_Source text_:
Incidentally, one measure of how both the execution and the
definition of "dumb blonde" has changed over the years is to view
Monroe's characterization alongside Reese Witherspoon's
to-perfection take in the original "Legally Blonde." Not only did
Witherspoon nail the stereotype, she also showed a half-century
later what Monroe in her era could not - that even dumb blondes can
"have more fun" by getting sweet revenge.
Take this one around the block at least once. It's sturdy, it's
reliable, and it's got some class.
Screwball Retread from Howard Hawks Boasts Strong Talent But Few
PeaksReviewed by Ed Uyeshima, 2008-10-03
The shadow of Howard Hawks' earlier screwball classic, 1938's
Bringing Up Baby, hovers over this equally inane 1952 farce like a
dark, foreboding cloud. In his fifth and final collaboration with
Hawks, Cary Grant plays a very similar character to the
bespectacled, absent-minded paleontologist he played in the earlier
film. This time, he plays a bespectacled, absent-minded
pharmaceutical scientist named Barnaby Fulton who is on the verge
of discovering a fountain-of-youth elixir in his laboratory when a
hyperactive chimpanzee seizes the formula and pours it in the water
cooler (thus the movie's title). The inevitable comic shenanigans
ensue. While there are sporadic laughs throughout, the film's
underlying problem has less to do with the preposterous storyline
(scripted by the veteran trio of Ben Hecht, Charles Lederer, and
Billy Wilder's constant partner I.A.L. Diamond) than it does with
the uneven pacing and a palpable lack of the genuine manic energy
that marked the earlier film as well as Hawks' other great Grant
film, 1940's His Girl Friday.
Much of the comedy comes from how Barnaby and his wife Edwina
revert back to adolescence once they drink the elixir. He starts
acting like a twenty-year-old - getting a crewcut, wearing a loud
plaid jacket and driving a sports car convertible at breakneck
speed. What's worse, he has his boss' curvaceous secretary Miss
Laurel join him for the hi-jinks, and she is more than willing to
accommodate. Edwina sees the after-effects and drinks the elixir
herself as a test subject. She reverts to her high school years and
entices her old flame Hank Entwhistle to believe she wants a
divorce. Meanwhile, all hell breaks loose at the laboratory when
everyone drinks from the water cooler and reverts to a second
childhood. Barnaby and Edwina end up throwing paint on each other
at which point Barnaby plots to seek revenge on Hank whom he thinks
is running off with Edwina. It all ends in pretty ridiculous
fashion with the inevitable results.

_Input data_:
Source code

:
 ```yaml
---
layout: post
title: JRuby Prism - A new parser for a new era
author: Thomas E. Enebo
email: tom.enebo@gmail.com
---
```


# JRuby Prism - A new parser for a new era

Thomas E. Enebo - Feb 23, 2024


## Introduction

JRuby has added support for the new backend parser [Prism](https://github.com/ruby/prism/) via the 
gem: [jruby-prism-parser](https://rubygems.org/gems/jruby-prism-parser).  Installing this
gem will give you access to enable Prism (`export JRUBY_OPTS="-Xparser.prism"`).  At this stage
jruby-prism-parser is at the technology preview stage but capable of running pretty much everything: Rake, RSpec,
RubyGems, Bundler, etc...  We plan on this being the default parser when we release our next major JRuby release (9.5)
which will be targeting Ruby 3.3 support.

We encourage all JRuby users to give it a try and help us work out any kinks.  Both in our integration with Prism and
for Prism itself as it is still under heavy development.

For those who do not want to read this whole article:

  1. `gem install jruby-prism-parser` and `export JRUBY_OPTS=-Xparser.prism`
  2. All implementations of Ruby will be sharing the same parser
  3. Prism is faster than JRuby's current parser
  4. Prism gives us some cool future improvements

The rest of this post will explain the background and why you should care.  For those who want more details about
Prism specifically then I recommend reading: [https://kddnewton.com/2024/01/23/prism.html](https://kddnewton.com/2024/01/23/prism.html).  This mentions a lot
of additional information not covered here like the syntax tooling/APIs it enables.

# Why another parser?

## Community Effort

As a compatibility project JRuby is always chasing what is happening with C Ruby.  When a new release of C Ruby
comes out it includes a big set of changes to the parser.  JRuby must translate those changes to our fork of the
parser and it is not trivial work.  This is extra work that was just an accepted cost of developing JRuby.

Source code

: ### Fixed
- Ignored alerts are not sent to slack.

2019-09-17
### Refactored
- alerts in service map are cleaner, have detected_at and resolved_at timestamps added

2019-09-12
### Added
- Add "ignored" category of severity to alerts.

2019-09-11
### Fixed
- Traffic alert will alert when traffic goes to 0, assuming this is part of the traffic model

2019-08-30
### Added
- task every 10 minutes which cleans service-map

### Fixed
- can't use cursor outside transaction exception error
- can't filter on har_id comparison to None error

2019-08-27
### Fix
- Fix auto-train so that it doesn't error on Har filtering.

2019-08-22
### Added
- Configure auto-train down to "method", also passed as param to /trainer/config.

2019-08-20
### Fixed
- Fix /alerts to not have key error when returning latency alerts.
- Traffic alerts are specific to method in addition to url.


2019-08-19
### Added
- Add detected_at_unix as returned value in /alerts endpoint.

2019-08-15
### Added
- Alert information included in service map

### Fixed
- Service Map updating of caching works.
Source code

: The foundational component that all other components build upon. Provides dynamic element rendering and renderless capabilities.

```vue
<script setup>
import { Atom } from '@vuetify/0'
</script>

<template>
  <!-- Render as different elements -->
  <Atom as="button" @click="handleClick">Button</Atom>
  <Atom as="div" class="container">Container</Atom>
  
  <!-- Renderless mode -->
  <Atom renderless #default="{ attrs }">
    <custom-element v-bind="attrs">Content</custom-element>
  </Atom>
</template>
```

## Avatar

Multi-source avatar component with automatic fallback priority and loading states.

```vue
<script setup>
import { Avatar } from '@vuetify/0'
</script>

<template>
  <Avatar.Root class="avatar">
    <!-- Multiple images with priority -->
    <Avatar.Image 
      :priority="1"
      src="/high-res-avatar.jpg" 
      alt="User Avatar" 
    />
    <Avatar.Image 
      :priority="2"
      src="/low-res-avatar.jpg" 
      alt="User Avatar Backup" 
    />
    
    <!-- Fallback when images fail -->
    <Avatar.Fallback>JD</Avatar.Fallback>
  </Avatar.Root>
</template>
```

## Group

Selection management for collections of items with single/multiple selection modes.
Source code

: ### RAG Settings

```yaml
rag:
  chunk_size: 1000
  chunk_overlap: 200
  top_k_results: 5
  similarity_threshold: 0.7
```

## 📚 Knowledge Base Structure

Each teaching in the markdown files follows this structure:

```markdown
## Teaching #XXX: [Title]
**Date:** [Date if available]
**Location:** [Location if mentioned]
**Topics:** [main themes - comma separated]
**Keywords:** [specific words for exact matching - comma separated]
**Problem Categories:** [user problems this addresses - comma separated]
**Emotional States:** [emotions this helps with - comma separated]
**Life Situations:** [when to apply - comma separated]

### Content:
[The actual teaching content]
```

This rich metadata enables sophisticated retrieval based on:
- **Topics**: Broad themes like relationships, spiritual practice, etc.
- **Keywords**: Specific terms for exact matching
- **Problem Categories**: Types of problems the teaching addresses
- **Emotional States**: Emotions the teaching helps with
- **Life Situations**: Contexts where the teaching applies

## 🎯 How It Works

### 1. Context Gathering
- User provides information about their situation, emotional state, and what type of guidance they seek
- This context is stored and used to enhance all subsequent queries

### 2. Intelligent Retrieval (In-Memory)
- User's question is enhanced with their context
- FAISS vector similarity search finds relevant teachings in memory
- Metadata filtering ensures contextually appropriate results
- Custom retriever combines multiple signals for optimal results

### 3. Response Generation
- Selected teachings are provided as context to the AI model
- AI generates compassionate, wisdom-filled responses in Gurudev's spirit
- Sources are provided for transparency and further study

_Exercise requirements_:
a) In the film review, what is the profession of Barnaby Fulton, the character Cary Grant plays?
b) Reproduce word for word the stretch of the film review from "Incidentally, one measure" through "getting sweet revenge.".

_Answers per task_:
a) Barnaby Fulton is a pharmaceutical scientist.

b)
Incidentally, one measure of how both the execution and the
definition of "dumb blonde" has changed over the years is to view
Monroe's characterization alongside Reese Witherspoon's
to-perfection take in the original "Legally Blonde." Not only did
Witherspoon nail the stereotype, she also showed a half-century
later what Monroe in her era could not - that even dumb blondes can
"have more fun" by getting sweet revenge.